Pruner: Optional. If omitted, all trials run to completion. The built-in PFLPruner prunes underperforming trials based on projected final loss across multiple seeds.


Config Naming Convention

Configs live under configs/ and follow this convention:

configs/<CONTRIBUTION>_v<VERSION>/<MODEL>_{run,opt,best}.yaml
  • <CONTRIBUTION> — the experiment name or project shorthand (e.g., SolarFlux, WavePredict)
  • <VERSION> — integer version, incremented when the search space or architecture changes significantly
  • <MODEL> — the model or configuration variant being tested

Examples:

configs/SolarFlux_v1/MLP_run.yaml       # base run config for HPO
configs/SolarFlux_v1/MLP_opt.yaml       # HPO search space
configs/SolarFlux_v1/MLP_best.yaml      # best config after HPO

configs/WavePredict_v2/HNN_run.yaml
configs/WavePredict_v2/HNN_opt.yaml
configs/WavePredict_v2/HNN_best.yaml

This convention makes it immediately clear which phase of the workflow each file belongs to, and version numbers let you track search space evolution without losing old configs.


Config Lifecycle

A complete experiment follows three config states:

run.yaml  ──────►  HPO (opt.yaml)  ──────►  best.yaml
(base)              (search space)            (final run)

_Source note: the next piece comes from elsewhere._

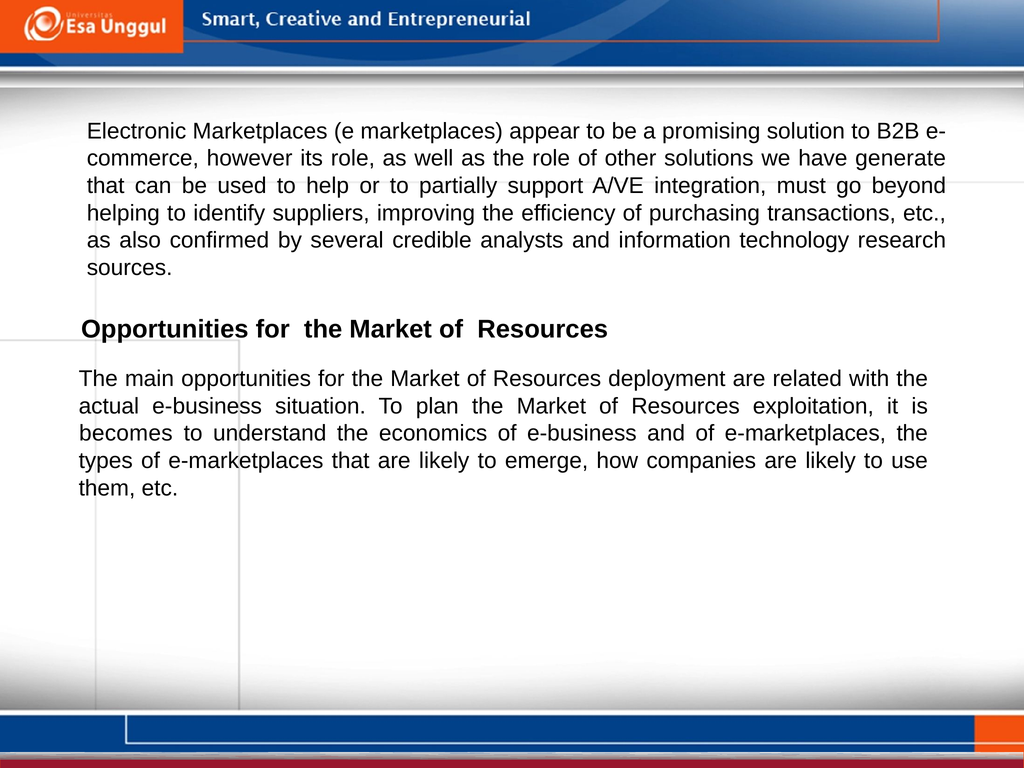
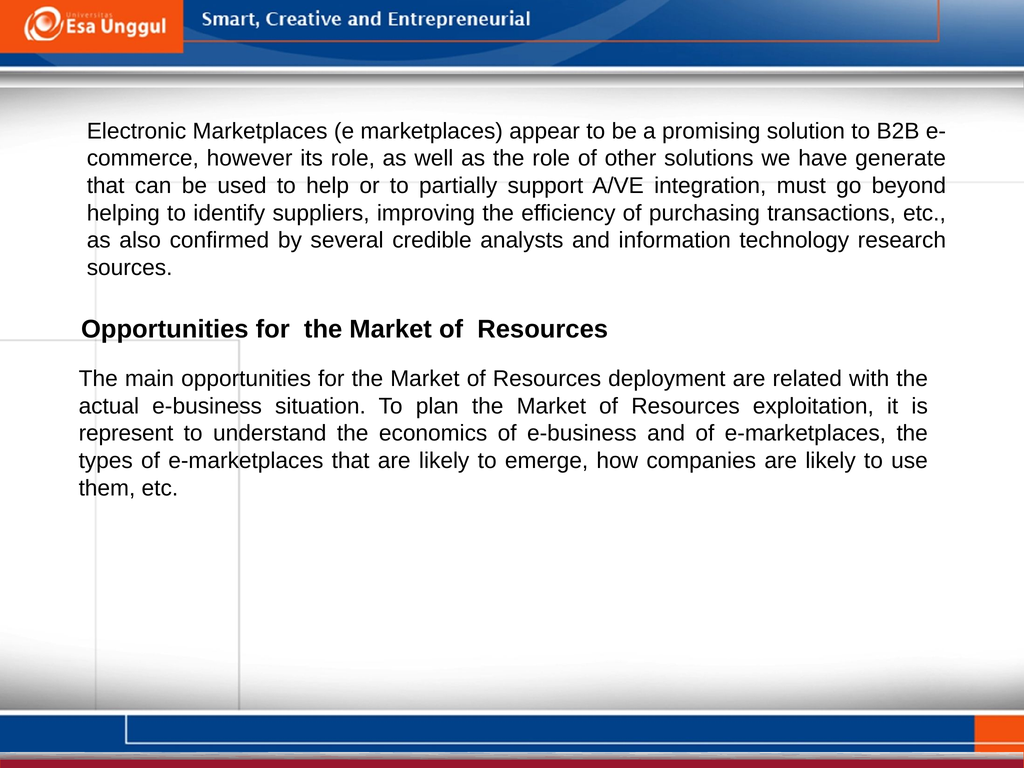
becomes: becomes -> represent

run.yaml (HPO base): Sets fixed hyperparameters and HPO-trial settings. Use epochs: 10 and seeds: [42] here — HPO trials should be short and use a single seed to keep compute manageable.

opt.yaml (search space): Defines what Optuna will vary. Points back to run.yaml as the base; trial overrides are merged via with_overrides().

best.yaml (final run): Generated after HPO completes. It is run.yaml with:

  • epochs set to the full training budget (e.g., 200)
  • scheduler_config.total_steps (or T_max) updated to match new epochs
  • seeds expanded to the full multi-seed list (e.g., [89, 231, 928, 814, 269])
  • optimizer_config.lr, net_config.layers, and any other searched params set to the best trial’s values

The result is a single file that fully describes a reproducible, optimized experiment — no code changes required.